Come behind the scenes and into the jobs, the challenges, the highlights, and the personalities of the people who work at the Department of Conservation (DOC).
Today we profile Bruce Parkes, Deputy Director-General Science and Policy.
What’s your background?
I was born in Taumaranui – so I’m Bruce from Taumaranui, which is about as kiwiana as you get. However I grew up in Napier, so I consider myself a Hawke’s Bay boy.
I have a university degree in English Literature but with a good dose of economics so a slightly unusual combination. I worked the majority of my career in the electricity and telecommunications sector before joining the Government in 2009.
Where did you work before DOC?
I came to DOC from the Ministry of Business, Innovation and Employment (MBIE) in July 2015. At MBIE I was general manager of the policy group responsible for natural resources, energy and communications. I spent a lot of time on the project rolling out the ultrafast broadband fibre network to most of New Zealand. In 2013 I did a stint in the Prime Minister’s policy group which was a great experience.
I also have an additional role working with the Pike River families. That position came about in December 2012 after the Royal Commission Report and has meant being the central Government contact for the families throughout the last three years.

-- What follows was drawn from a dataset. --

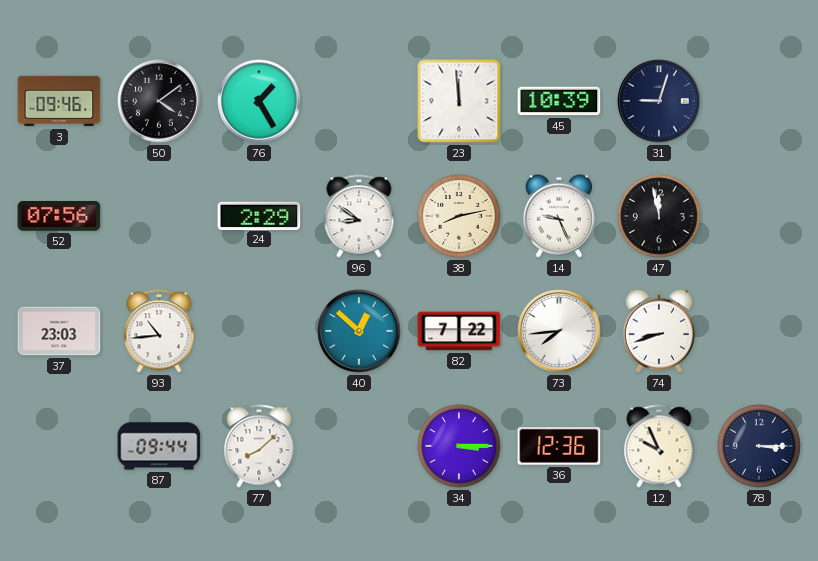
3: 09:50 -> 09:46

Why did you want to come and work for DOC?
I wanted to work here because I believe overwhelmingly in what the Department is trying to do. Not just in terms of conservation, but in terms of the emphasis on working with partners and communities and business – I found that a really appealing change for the Department.

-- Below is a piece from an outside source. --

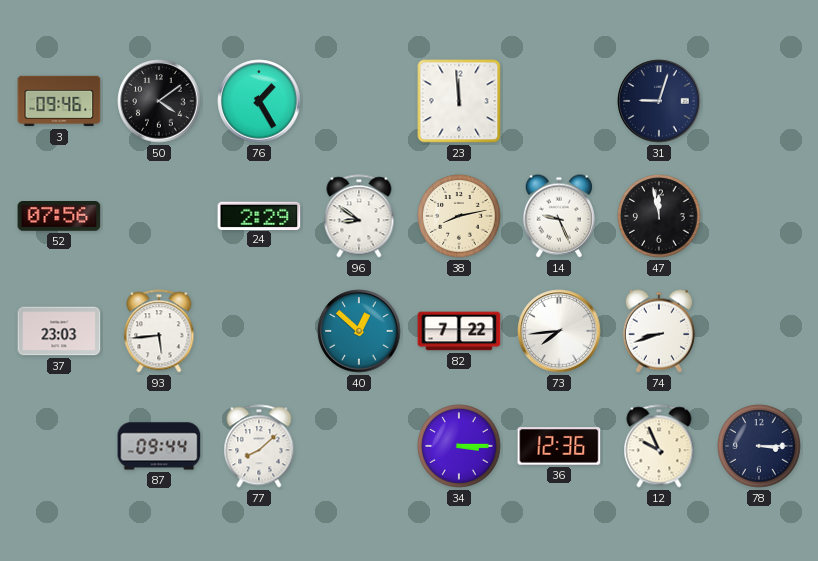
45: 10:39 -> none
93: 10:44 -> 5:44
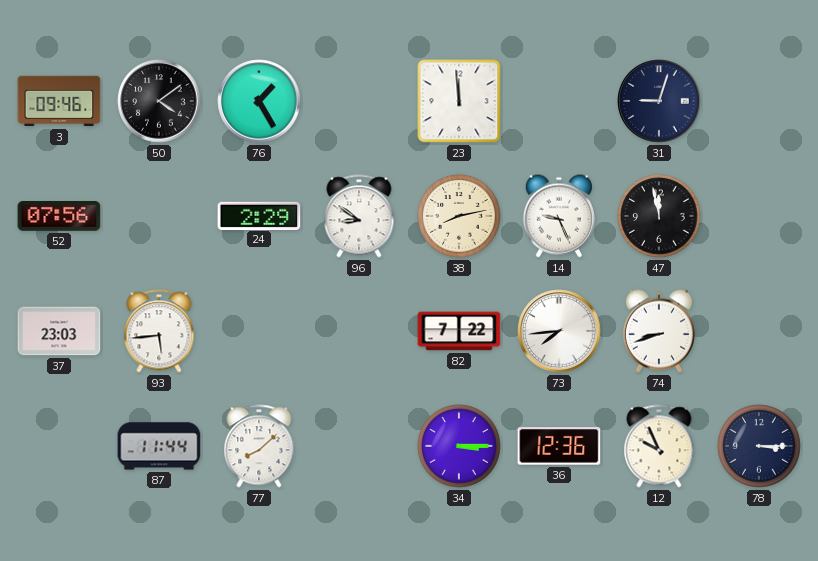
40: 12:52 -> none
87: 09:44 -> 11:44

What’s the biggest challenge or opportunity facing conservation?
I tend to see challenges and opportunities often as the same thing. Getting really clear about how we can harness all the amazing talent we have to best support DOC to achieve its long term goals is one of the things I spend the most of my time thinking about.
I see real opportunities over time in winning the battle against pests. Freshwater is a big priority for Government and I think that is an area that deserves more focus. I was really delighted at the announcement of the Kermadec Sanctuary and I am hoping that will be the start of a greater focus on marine conservation issues.

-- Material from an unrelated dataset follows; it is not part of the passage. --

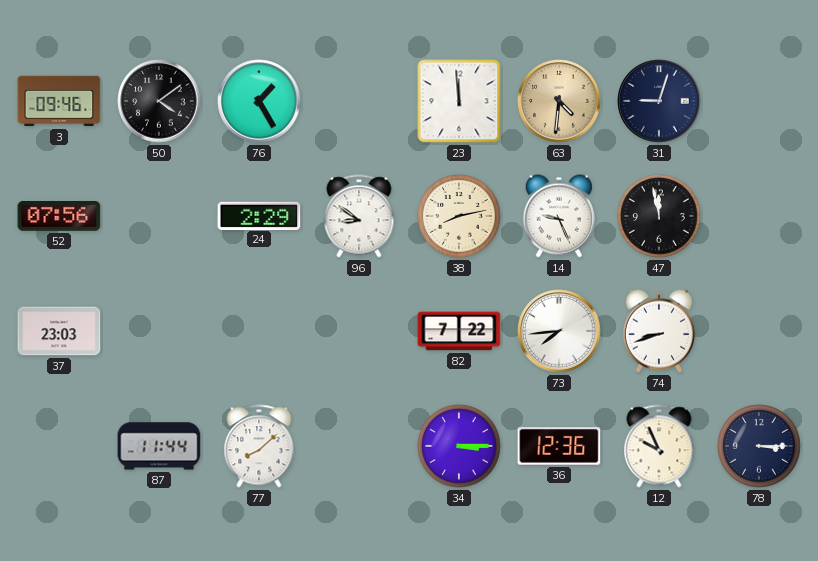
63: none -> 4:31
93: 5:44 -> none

I can see lots of opportunities for us to shape the way we work with iwi given our shared objectives of kaitiakitanga.
And finally there is tourism which is knocking on the door of being our biggest sector in the economy. The majority of people come from overseas to see the conservation estate. How do we manage the impact on the environment of the huge increase in tourist numbers? What’s our role to support the tourism industry?
On a personal note…
What do you like to do outside of work?
We have four children who are almost off our hands – but they’re in boomerang phase so they are always coming and going.
I’m a keen mountain biker. I’ve had a bit of involvement with the Pollhil Reserve in Brooklyn, developing the tracks and trapping there. That’s an awesome asset to Wellington. I’m really pleased we’ve got 150 traps in the reserve. I have caught two weasels and I can now set a DOC-200 trap without losing my fingers.
As a family we like getting outdoors – I’ve done eight of the Great Walks, some of them more than once. My wife and I and friends are doing Lake Waikaremoana at Christmas time and the Heaphy in April next year. In January this year I climbed Mt Kilimanjaro.
I’m also in a Masters Soccer team, a member of the Miramar Golf Club and play bridge. I’ve been obsessed with rugby all my life.
What’s the best piece of advice you’ve ever been given?
One of my mentors is Roderick Deane, who was my first Chief Executive. He told me there’s only three or four things every year in your working life that really count. There’ll be a whole lot of things you have to do competently, but there’s only three or four things that will really make a difference. The trick is not only to do those three or four things really well, but to understand what they are.
Which person living or dead would you most like to have around to dinner?
Charles Dickens – he’s my favourite author, he’d be incredibly interesting and entertaining and he’s got more energy than our Director-General Lou Sanson.
How did you get your fifteen minutes of fame?
I’m mad keen on Lord of the Rings so I queued up to be an extra, and was tall enough to become a scale extra. That’s where you act in a scene standing next to one of hobbits or dwarves to make them look short.
I got to do seven or eight scenes in the Hobbit and Lord of the Rings, working on three out of the six movies. I’ve been in scenes with the four hobbits, and all the dwarves and Bilbo. One of my scenes was literally the first day of shooting on the very first movie. While I was getting make up on I sat next to Elijah Wood, who was getting his hobbit ears and hairy feet put on. Because the movies hadn’t come out I had no idea he was famous. He was a very friendly hobbit to talk to.
You can spot me in The Fellowship of the Ring in the village of Bree scene, when Peter Jackson does his cameo in the film.